PyTorch Lightning implementation of multimodal metric learning model for tag-based music retrieval.


Multimodal Metric Learning for Tag-based Music Retrieval, Submitted to ICASSP 2021 [arxiv]

-- Minz Won, Sergio Oramas, Oriol Nieto, Fabien Gouyon, Xavier Serra


  • Sampling matters. Try to use elaborate triplet sampling instead of random sampling.
  • Each modality has own strength for tag prediction based on the original source of information.
  • But the foremost important factors are the size and quality of data.
  • Domain-specific word embedding facilitates more musical context in tag-based music retrieval.


conda create -n YOUR_ENV_NAME python=3.7
conda activate YOUR_ENV_NAME
pip install -r requirements.txt


Data split

Our data split is already included in the dataset that we provide. Check reproducible_splits.tar.gz from the link. The following preprocessing steps are for the researchers who want to customize their data splits.

python -u step1_data_split.py run YOUR_DATA_PATH    TOP_N_TAGS    MINIMUM_NUMBER_OF_TAGS_IN_EACH_SPLIT
python -u step2_word_embedding.py run YOUR_DATA_PATH
python -u step3_taste_profile.py run YOUR_DATA_PATH

Audio preprocessing (Mel spectrogram)

sampling rate: 22050Hz
FFT window: Hanning
window length: 1024
hop size: 512
number of Mel bands: 128


You can find an example from run.sh.

python -u main.py --mode 'TRAIN' --PARAMETER YOUR_PARAMETER


'--num_workers', type=int, default=0
'--mode', type=str, default='TRAIN', choices=['TRAIN', 'TEST']

# model parameters
'--batch_size', type=int, default=128
'--num_chunk', type=int, default=8
'--input_length', type=int, default=173
'--margin', type=float, default=0.4
'--input_type', type=str, default='spec', choices=['spec, 'cf', 'hybrid']
'--w2v_type', type=str, default='google', choices=['google', 'music']
'--is_balanced', type=bool, default=False
'--is_weighted', type=bool, default=False

# training parameters
'--n_epochs', type=int, default=200
'--gpu_id', type=str, default='0'
'--lr', type=float, default=1e-4
'--model_save_path', type=str, default='./checkpoints'
'--model_load_path', type=str, default='.'
'--data_path', type=str, default='.'
'--neptune_project', type=str, default='.'
'--neptune_api_key', type=str, default='.'


You can find an example from eval.sh.

(Records taken from a dataset)
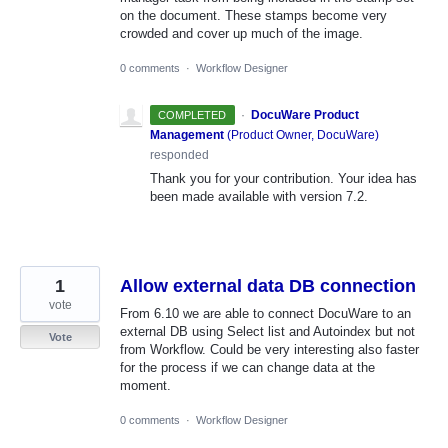
on the document. These stamps become very
crowded and cover up much of the image.
0 comments
·
Workflow Designer
·
DocuWare Product
COMPLETED
Management
(
Product Owner, DocuWare
)
responded
Thank you for your contribution. Your idea has
been made available with version 7.2.
1
Allow external data DB connection
vote
From 6.10 we are able to connect DocuWare to an
external DB using Select list and Autoindex but not
Vote
from Workflow. Could be very interesting also faster
for the process if we can change data at the
moment.
0 comments
·
Workflow Designer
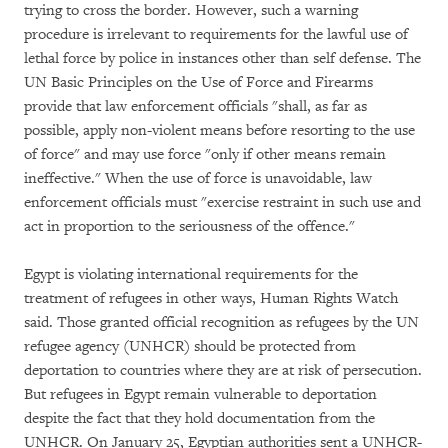
trying to cross the border. However, such a warning
procedure is irrelevant to requirements for the lawful use of
lethal force by police in instances other than self defense. The
UN Basic Principles on the Use of Force and Firearms
provide that law enforcement officials "shall, as far as
possible, apply non-violent means before resorting to the use
of force" and may use force "only if other means remain
ineffective." When the use of force is unavoidable, law
enforcement officials must "exercise restraint in such use and
act in proportion to the seriousness of the offence."
Egypt is violating international requirements for the
treatment of refugees in other ways, Human Rights Watch
said. Those granted official recognition as refugees by the UN
refugee agency (UNHCR) should be protected from
deportation to countries where they are at risk of persecution.
But refugees in Egypt remain vulnerable to deportation
despite the fact that they hold documentation from the
UNHCR. On January 25, Egyptian authorities sent a UNHCR-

▶ [JOB ITEM A]
In the listing, take the lines starting at the one that contains "trying to cross" and ending at the one that contains "said. Those granted", switch "officials" to "officers", and write those lines out again with nothing else changed.
▶ [JOB ITEM B]
Resume the text on tag-based music retrieval after its final line.

▶ [OUTPUT A]
trying to cross the border. However, such a warning
procedure is irrelevant to requirements for the lawful use of
lethal force by police in instances other than self defense. The
UN Basic Principles on the Use of Force and Firearms
provide that law enforcement officers "shall, as far as
possible, apply non-violent means before resorting to the use
of force" and may use force "only if other means remain
ineffective." When the use of force is unavoidable, law
enforcement officers must "exercise restraint in such use and
act in proportion to the seriousness of the offence."
Egypt is violating international requirements for the
treatment of refugees in other ways, Human Rights Watch
said. Those granted official recognition as refugees by the UN

▶ [OUTPUT B]
python -u main.py --mode 'TEST' --PARAMETER YOUR_PARAMETER


1. Cleanup process

  • Filter out all tracks not included in the MSD Taste Profile.
  • Filter out all tag annotations with a Last.fm tag score of 50 (Last.fm tags in the original dataset come with a score between 0 and 100).
  • Filter out all tracks with more than 20 tags (we assume that annotations in tracks with too many tags are less reliable).
  • Preprocessing of tags: remove punctuation, normalize expressions (e.g., and, &, 'n'), and remove irrelevant suffixes (e.g., music, song, tag).
  • Group all tags with the same preprocessed lemma and name the group with the most common of the involved tags (e.g., [rock music, rock, rock songs, rock tag] -> 'rock').
  • Select all tag groups with annotations for at least 100 tracks.

2. How to download

You can simply download from this Google Drive link.

  • msd500.tar.gz: Manually cleaned subset of the MSD. Columns of track_tags.tsv are [song_id, original_tag, cleaned_tag, tag_category, score].
  • music_w2v.tar.gz: Domain-specific word embeddings pretrained with music-related text.
  • reproducible_splits.tar.gz: Data splits used in our experiments (MSD100 and MSD50). You can skip preprocessing steps with this. Also you can skip other files.
  • user_item_embs.tar.gz: Collaborative filtering embeddings of EchoNest User Taste Profile.

Due to security/privacy issues, our in-house user-item embeddings are not included.

Model overview


(a) Our triplet network. For a given anchor tag y, the model maps a positive song x_p to be closer than a negative song x_n from the anchor in the multimodal embedding space.

(b) Tag embedding branch T(y).

(c) Cultural song embedding branch S_cultural(x). We used collaborative filtering.

(d) Acoustic song embedding branch S_acoustic(x). We used short-chunk CNN (reference).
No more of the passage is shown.